|Posted:||January 3, 2018 03:51 PM|
|From:||Representative Todd Stephens|
|To:||All House members|
|Subject:||Clarify Franchisor-Franchisee Relationship|
|Traditionally, franchisors have not generally been considered to be employers of a franchisee or a franchisee’s employees, unless the franchisor exercises direct and immediate control over the employment conditions of the franchisee.
In 2015, however, the National Labor Relations Board ruled that a franchisor can be considered a joint employer with the franchisee of the franchisee’s employees if it possesses sufficient control over the terms and conditions of employment. Under the ruling, sufficient control includes both indirect control and even a reserved right to control employment conditions.

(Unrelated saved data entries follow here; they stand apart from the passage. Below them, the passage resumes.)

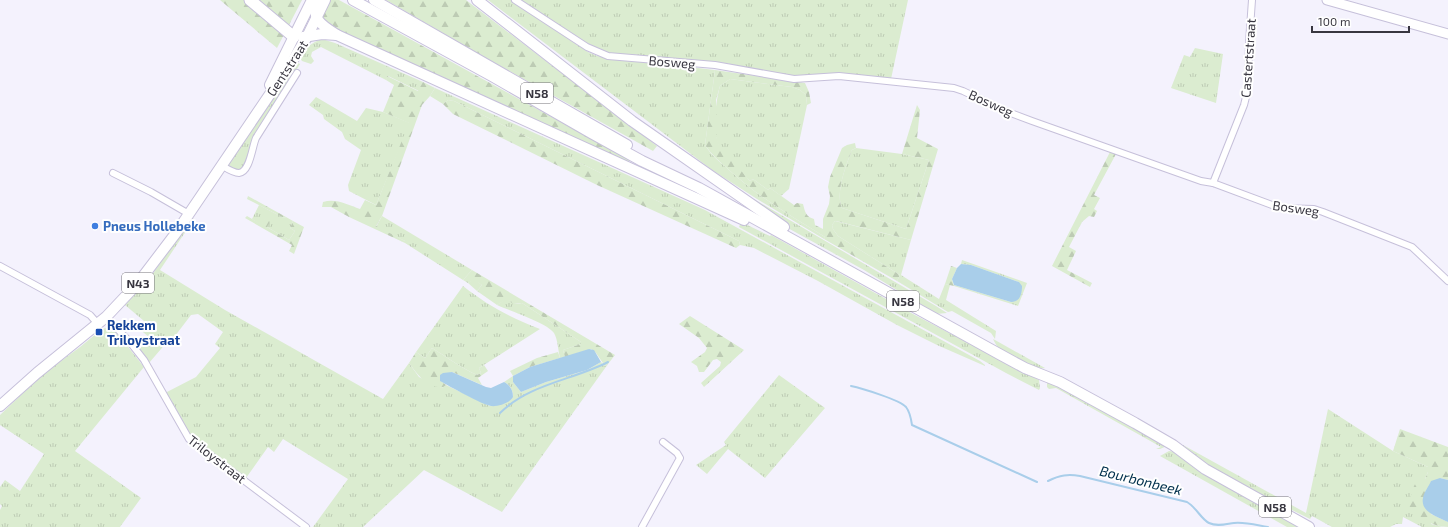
<svg xmlns="http://www.w3.org/2000/svg" width="1448" height="527" viewBox="0 0 1448 527" font-family="'Exo 2',sans-serif">
	<defs>
		<pattern id="grass-tufts" width="24" height="20" patternUnits="userSpaceOnUse"><rect width="24" height="20" fill="#dbecd0"/><path d="M3 7l-1-3M5 7V3M7 7l1-3M15 17l-1-3M17 17v-4M19 17l1-3" fill="none" stroke="#bdcbb4"/></pattern>
		<pattern id="forest-firs" width="22" height="20" patternUnits="userSpaceOnUse"><rect width="22" height="20" fill="#dbecd0"/><path d="M5 1l3.5 6h-7zM16 11l3.5 6h-7z" fill="#bdcbb4"/></pattern>
	</defs>
	<rect width="100%" height="100%" fill="#f4f2fd"/>
	<g fill="url(#grass-tufts)">
		<path d="M488,0H511L588,52L597,56L715,70L705,145C711,155 720,162 728,169C757,196 791,216 825,237L824,239L757,199L712,170Z"/>
		<polygon points="521,0 908,0 891,79 797,77 780,75 725,63 613,54 601,50 587,43"/>
		<path d="M322,39L335,43L423,82L419,91L388,76L386,80L321,47L312,52L311,56L314,61L311,64L302,61L300,58C304,48 311,43 322,39Z"/>
		<polygon points="1195,48 1223,54 1216,103 1171,88 1184,55 1190,57"/>
		<polygon points="296,62 300,64 252,141 246,164 240,171 229,167 228,165 266,110"/>
		<path d="M730,79L792,87L800,90L806,95L807,105L789,189L781,196L770,188L768,190L753,179L750,181C743,173 722,152 718,144C712,130 716,100 720,86Z"/>
		<polygon points="435,88 705,210 980,361 985,365 985,366 937,345 897,325 818,281 754,248 740,245 739,241 454,101 448,100 443,104 430,96"/>
		<polygon points="316,97 357,121 366,108 383,112 410,123 376,205 349,191 348,185 361,150 345,139 342,132 324,119 323,115 309,105"/>
		<path d="M856,148L902,154L929,160L906,229L842,208C835,193 846,165 852,150Z"/>
		<polygon points="754,199 936,306 947,313 936,314 864,270 786,227 751,203"/>
		<polygon points="259,205 284,218 286,217 293,221 290,228 295,231 289,240 267,227 266,218 261,225 252,219"/>
		<polygon points="382,216 472,270 463,280 405,243 405,241 376,227"/>
		<path d="M192,218L194,219L160,270L225,310L383,399L409,363L419,377L442,388L446,385L490,406H495L513,397C513,390 510,385 504,382L513,376V382L521,392L546,382L587,370L601,362L605,366L608,364L502,512L424,470L363,527H313L348,479L283,439L274,452L268,447L246,478L197,442L184,427L165,393L196,377L220,348L215,344L223,332L198,314L191,315L175,336L167,342L149,363L139,350L149,337L138,328L144,321L125,305L149,279Z"/>
		<polygon points="835,221 911,240 901,275 939,299 945,284 950,285 946,300 996,331 995,339 991,333 952,311 948,312 897,281 900,275 838,236 833,229 832,225"/>
		<polygon points="741,222 770,236 771,235 913,314 1039,380 1040,388 1039,390 1006,373 739,227"/>
		<polygon points="962,260 1027,283 1018,306 954,286 954,285 1011,302 1019,282 971,265 961,264"/>
		<polygon points="474,279 482,285 477,291 468,283"/>
		<path d="M463,286C487,305 511,318 540,329L479,368L481,373L477,375C461,368 447,357 432,348L425,358L416,352Z"/>
		<path d="M507,298C511,303 515,305 522,303L581,342V344L563,350L565,357L560,358C558,350 558,340 554,333C547,323 510,311 497,305Z"/>
		<polygon points="106,328 111,329 117,333 144,367 75,451 141,498 120,527 0,527 0,510 2,506 0,504 0,487 5,480 20,491 44,454 0,425 0,415 42,375 80,347 102,329"/>
		<path d="M993,339L995,340L1045,368C1033,370 1011,357 1001,350C997,347 995,343 993,339Z"/>
		<polygon points="779,375 825,408 765,478 728,449 707,474 696,465 726,445 724,442"/>
		<polygon points="1047,381 1077,395 1167,446 1160,449 1156,449 1161,447 1056,388 1049,389 1047,387"/>
		<polygon points="1328,409 1393,451 1428,467 1428,472 1425,479 1431,524 1443,527 1422,527 1403,517 1402,524 1396,524 1390,527 1332,527 1312,516 1310,519 1226,477 1204,463 1181,445 1183,445 1306,513"/>
		<polygon points="1169,451 1176,452 1300,527 1287,527 1160,456"/>
	</g>
	<g fill="url(#forest-firs)">
		<polygon points="220,0 302,0 277,48"/>
		<polygon points="329,0 339,0 608,148 630,160 629,162 336,31 322,21 322,15"/>
		<polygon points="386,0 466,0 657,146 653,151 484,57"/>
		<path d="M715,70L805,83L809,92L811,103L807,105L806,95L800,90L792,87L730,79L720,86L716,100V136L719,145L750,181L753,179L768,190L770,188L794,205L797,203L803,204C805,212 806,217 814,219L815,225L823,229V219L829,204L830,196L828,187L830,177L842,148L847,145L855,143L856,148L852,150C846,165 835,193 842,208L906,229L929,160L902,154L917,105L920,110L917,138L938,149L911,240L840,222L835,221L832,225L833,229L838,236L900,275L897,281L824,239L825,237C791,216 757,196 728,169C719,161 711,154 705,145Z"/>
		<path d="M387,76L418,91L423,82L435,88L430,96L422,105L382,216L376,226L405,241V243L349,217L331,207H322L323,202C336,198 348,205 360,209L365,200L376,205L409,123L383,112L394,85L386,80Z"/>
		<polygon points="448,100 454,101 739,241 740,245 736,248 597,185 453,114 443,104"/>
		<polygon points="1110,152 1116,154 1094,195 1100,198 1094,209 1097,211 1094,217 1089,216 1082,222 1069,247 1076,251 1067,270 1092,283 1090,287 1052,266"/>
		<polygon points="248,196 286,217 284,218 247,199"/>
		<polygon points="247,216 261,224 266,217 269,217 271,220 267,227 289,240 295,231 290,228 293,221 304,227 294,254 289,251 292,245 245,218"/>
		<polygon points="951,266 957,268 952,279 954,286 945,284"/>
		<polygon points="472,270 615,355 608,364 605,366 596,353 591,349 565,357 563,350 581,344 581,342 522,303 513,304 507,299 497,305 477,291 482,285 474,280 468,283 463,280"/>
		<polygon points="690,316 744,350 704,387 701,383 720,366 721,362 717,359 713,360 704,372 699,372 697,366 691,362 705,352 707,348 699,338 679,324"/>
		<path d="M432,348C447,357 461,368 477,375L481,373L479,368L484,365L488,371L478,378L482,385L452,372L440,377V380L446,385L442,388C424,385 419,376 409,363L416,352L425,358Z"/>
		<polygon points="558,352 560,358 530,367 513,376 510,371 537,358"/>
		<path d="M1400,429L1448,447V480L1440,478L1431,514L1448,522V527C1432,527 1417,517 1408,505L1414,486L1418,479H1425L1428,472V467L1393,451Z"/>
	</g>
	<g fill="#a9ceea">
		<path d="M961,264L971,265L1019,282L1022,286C1022,294 1020,302 1011,302L954,285L952,279L957,268Z"/>
		<polygon points="589,349 594,350 601,362 587,370 546,382 521,392 513,382 513,376 530,367"/>
		<path d="M452,372L486,387L491,388L504,382C510,385 513,390 513,397C510,403 497,407 491,406C483,405 449,386 440,381V375L443,373Z"/>
		<path d="M1440,478L1448,480V522C1438,517 1420,512 1423,498C1424,492 1429,486 1431,481Z"/>
	</g>
	<g fill="none" stroke-linecap="round" stroke-linejoin="round">
		<g stroke="#a9ceea" stroke-width="2">
			<path d="M851,386C861,388 900,400 906,407C910,412 911,418 912,425L1037,482"/>
			<path d="M500,413C529,384 573,380 608,362"/>
			<path d="M1048,481C1060,475 1068,474 1080,476L1187,502C1196,507 1201,519 1209,523C1217,527 1226,524 1234,523C1246,522 1256,525 1268,527"/>
		</g>
		<g stroke="#c6c0da" stroke-width="8">
			<g id="minor">
				<polyline points="515,0 587,47 608,56 715,65 794,79 839,76 954,88 963,91 1003,110 1032,121 1201,181 1213,183 1280,208 1314,209 1323,212 1412,247 1448,281"/>
				<path d="M221,165C226,168 233,173 239,173C250,172 252,147 256,138L297,73"/>
				<polyline points="113,173 151,192 189,214"/>
				<polyline points="1213,183 1244,105 1248,89 1249,42 1252,0"/>
				<polyline points="0,266 90,315 98,324"/>
				<polyline points="106,317 129,341 144,360 189,439 306,527"/>
				<polyline points="642,527 680,458 677,453 663,442"/>
			</g>
		</g>
		<g stroke="#c6c0da" stroke-width="11">
			<polyline id="secondary" points="1327,0 1448,34"/>
		</g>
		<g stroke="#c6c0da" stroke-width="12">
			<g id="primary">
				<path d="M316,0C312,20 321,25 337,35L744,220"/>
				<polyline points="353,0 492,76 591,133 642,161 699,188 1001,355 1025,368 1060,382 1135,423 1173,445 1205,469 1309,527"/>
				<polyline points="374,0 627,145"/>
				<polyline points="477,0 632,121 784,227"/>
				<polyline points="303,37 322,34 337,35"/>
				<polyline points="270,85 312,0"/>
				<polyline points="0,406 37,373 106,317 138,283 176,233 291,63 307,37 325,0"/>
			</g>
		</g>
		<g stroke="#c6c0da" stroke-width="13">
			<polyline id="trunk" points="250,0 294,37"/>
		</g>
		<use href="#minor" stroke="#fff" stroke-width="6"/>
		<use href="#secondary" stroke="#fff" stroke-width="9"/>
		<use href="#primary" stroke="#fff" stroke-width="10"/>
		<use href="#trunk" stroke="#fff" stroke-width="11"/>
	</g>
	<circle fill="#3f7fe0" stroke="#fff" stroke-width="1.5" cx="95" cy="226" r="4"/>
	<rect fill="#1a4fb4" stroke="#fff" stroke-width="1.5" x="95" y="328" width="8" height="8" rx="2"/>
	<g text-anchor="middle" dominant-baseline="central" stroke-width="4" stroke-linejoin="round" paint-order="stroke">
		<g fill="#fff" stroke="#747279" stroke-width="1">
			<rect x="521" y="83" width="32" height="20" rx="3"/>
			<rect x="122" y="273" width="32" height="20" rx="3"/>
			<rect x="887" y="291" width="32" height="20" rx="3"/>
			<rect x="1259" y="497" width="32" height="20" rx="3"/>
		</g>
		<g font-size="12" font-weight="bold" fill="#383640">
			<text x="537" y="93">N58</text>
			<text x="138" y="283">N43</text>
			<text x="903" y="301">N58</text>
			<text x="1275" y="507">N58</text>
		</g>
		<g font-size="13" fill="#383640" stroke="#fff">
			<text transform="translate(1248 58) rotate(-86)">Castertstraat</text>
			<text transform="translate(672 62) rotate(5)">Bosweg</text>
			<text transform="translate(287 68) rotate(-57)">Gentstraat</text>
			<text transform="translate(991 103) rotate(24)">Bosweg</text>
			<text transform="translate(1296 208) rotate(8)">Bosweg</text>
			<text transform="translate(217 459) rotate(38)">Triloystraat</text>
		</g>
		<g font-size="13" font-weight="bold" fill="#366cbe" stroke="#fff" text-anchor="start">
			<text x="103" y="226">Pneus Hollebeke</text>
		</g>
		<g font-size="13" font-weight="bold" fill="#164399" stroke="#fff" text-anchor="start">
			<text x="107" y="325">Rekkem<tspan x="107" dy="15">Triloystraat</tspan></text>
		</g>
		<g font-size="14" font-style="italic" fill="#00304c" stroke="#fff">
			<text transform="translate(1141 480) rotate(14)">Bourbonbeek</text>
		</g>
	</g>
	<path d="M1312 26v6h97v-6" fill="none" stroke="#383640" stroke-width="2"/>
	<text x="1318" y="26" font-size="12" fill="#383640" stroke="#ffffff" stroke-width="3" paint-order="stroke">100 m</text>
</svg>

This ruling set a dangerous precedent that could hold franchisors liable for a franchisee’s employees across a variety of labor laws, even where a franchisor has nothing to do with the employment conditions and daily operations of a franchisee.
I will be introducing legislation to address this issue by clarifying that for the purposes of various Pennsylvania laws, our Workers’ Compensation, Unemployment Compensation, Human Relations Act, Wage Payment and Collection, and Minimum Wage laws, a franchisor will not be considered an employer of a franchisee or a franchisee’s employees.
Please join me in cosponsoring this important piece of legislation.